For the entries below, the result should be an exact transcription of the lines from the one with "w kwiaty 101" up to and including the one with "Como otro paso", and only those.

Excerpted data
++++++++

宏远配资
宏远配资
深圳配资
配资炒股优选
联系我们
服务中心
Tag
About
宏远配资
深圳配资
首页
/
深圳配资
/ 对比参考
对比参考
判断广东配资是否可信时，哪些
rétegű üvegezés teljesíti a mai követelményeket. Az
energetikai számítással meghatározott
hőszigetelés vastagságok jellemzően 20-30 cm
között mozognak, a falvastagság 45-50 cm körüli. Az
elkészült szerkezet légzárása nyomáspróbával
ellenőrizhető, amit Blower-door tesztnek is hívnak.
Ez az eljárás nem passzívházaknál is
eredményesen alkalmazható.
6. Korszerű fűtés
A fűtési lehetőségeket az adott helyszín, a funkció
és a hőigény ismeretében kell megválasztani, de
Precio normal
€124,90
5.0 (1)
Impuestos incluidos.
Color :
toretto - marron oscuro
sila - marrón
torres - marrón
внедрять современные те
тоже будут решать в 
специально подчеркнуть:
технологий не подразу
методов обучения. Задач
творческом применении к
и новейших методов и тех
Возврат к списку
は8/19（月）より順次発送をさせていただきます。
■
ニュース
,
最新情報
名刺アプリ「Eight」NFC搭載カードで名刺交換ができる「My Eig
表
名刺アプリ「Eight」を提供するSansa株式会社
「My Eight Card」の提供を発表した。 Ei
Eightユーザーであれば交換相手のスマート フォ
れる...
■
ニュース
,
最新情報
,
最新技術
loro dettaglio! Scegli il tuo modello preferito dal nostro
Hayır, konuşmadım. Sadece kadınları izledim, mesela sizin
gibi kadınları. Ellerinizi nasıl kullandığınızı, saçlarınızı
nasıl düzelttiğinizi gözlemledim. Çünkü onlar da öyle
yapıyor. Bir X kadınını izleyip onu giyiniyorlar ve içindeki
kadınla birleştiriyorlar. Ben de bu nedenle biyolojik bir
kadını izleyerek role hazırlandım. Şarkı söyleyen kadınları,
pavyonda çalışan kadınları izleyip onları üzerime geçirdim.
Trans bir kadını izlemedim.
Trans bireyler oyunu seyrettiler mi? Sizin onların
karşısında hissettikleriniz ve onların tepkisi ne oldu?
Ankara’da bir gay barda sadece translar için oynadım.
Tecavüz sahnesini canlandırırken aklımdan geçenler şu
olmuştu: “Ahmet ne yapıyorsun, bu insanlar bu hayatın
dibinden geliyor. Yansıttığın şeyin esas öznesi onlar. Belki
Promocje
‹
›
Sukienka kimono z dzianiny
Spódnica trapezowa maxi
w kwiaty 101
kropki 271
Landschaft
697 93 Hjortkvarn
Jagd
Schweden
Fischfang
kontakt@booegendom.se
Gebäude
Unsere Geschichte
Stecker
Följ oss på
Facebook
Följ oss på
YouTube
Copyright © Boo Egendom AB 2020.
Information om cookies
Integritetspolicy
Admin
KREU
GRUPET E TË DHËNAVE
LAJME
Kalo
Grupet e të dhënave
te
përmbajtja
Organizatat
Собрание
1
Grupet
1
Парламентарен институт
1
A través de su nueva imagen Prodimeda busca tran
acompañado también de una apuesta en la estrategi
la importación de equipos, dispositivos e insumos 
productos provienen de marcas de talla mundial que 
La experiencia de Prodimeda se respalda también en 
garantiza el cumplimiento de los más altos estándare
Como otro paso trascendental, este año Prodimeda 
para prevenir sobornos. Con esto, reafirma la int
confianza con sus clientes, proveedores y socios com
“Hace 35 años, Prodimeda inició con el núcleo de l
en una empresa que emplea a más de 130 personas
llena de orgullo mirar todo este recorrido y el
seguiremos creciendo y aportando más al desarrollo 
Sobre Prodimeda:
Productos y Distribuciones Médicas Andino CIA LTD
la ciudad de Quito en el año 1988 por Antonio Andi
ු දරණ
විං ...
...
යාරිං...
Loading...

++++++++

Solution for this problem
w kwiaty 101
kropki 271
Landschaft
697 93 Hjortkvarn
Jagd
Schweden
Fischfang
kontakt@booegendom.se
Gebäude
Unsere Geschichte
Stecker
Följ oss på
Facebook
Följ oss på
YouTube
Copyright © Boo Egendom AB 2020.
Information om cookies
Integritetspolicy
Admin
KREU
GRUPET E TË DHËNAVE
LAJME
Kalo
Grupet e të dhënave
te
përmbajtja
Organizatat
Собрание
1
Grupet
1
Парламентарен институт
1
A través de su nueva imagen Prodimeda busca tran
acompañado también de una apuesta en la estrategi
la importación de equipos, dispositivos e insumos 
productos provienen de marcas de talla mundial que 
La experiencia de Prodimeda se respalda también en 
garantiza el cumplimiento de los más altos estándare
Como otro paso trascendental, este año Prodimeda 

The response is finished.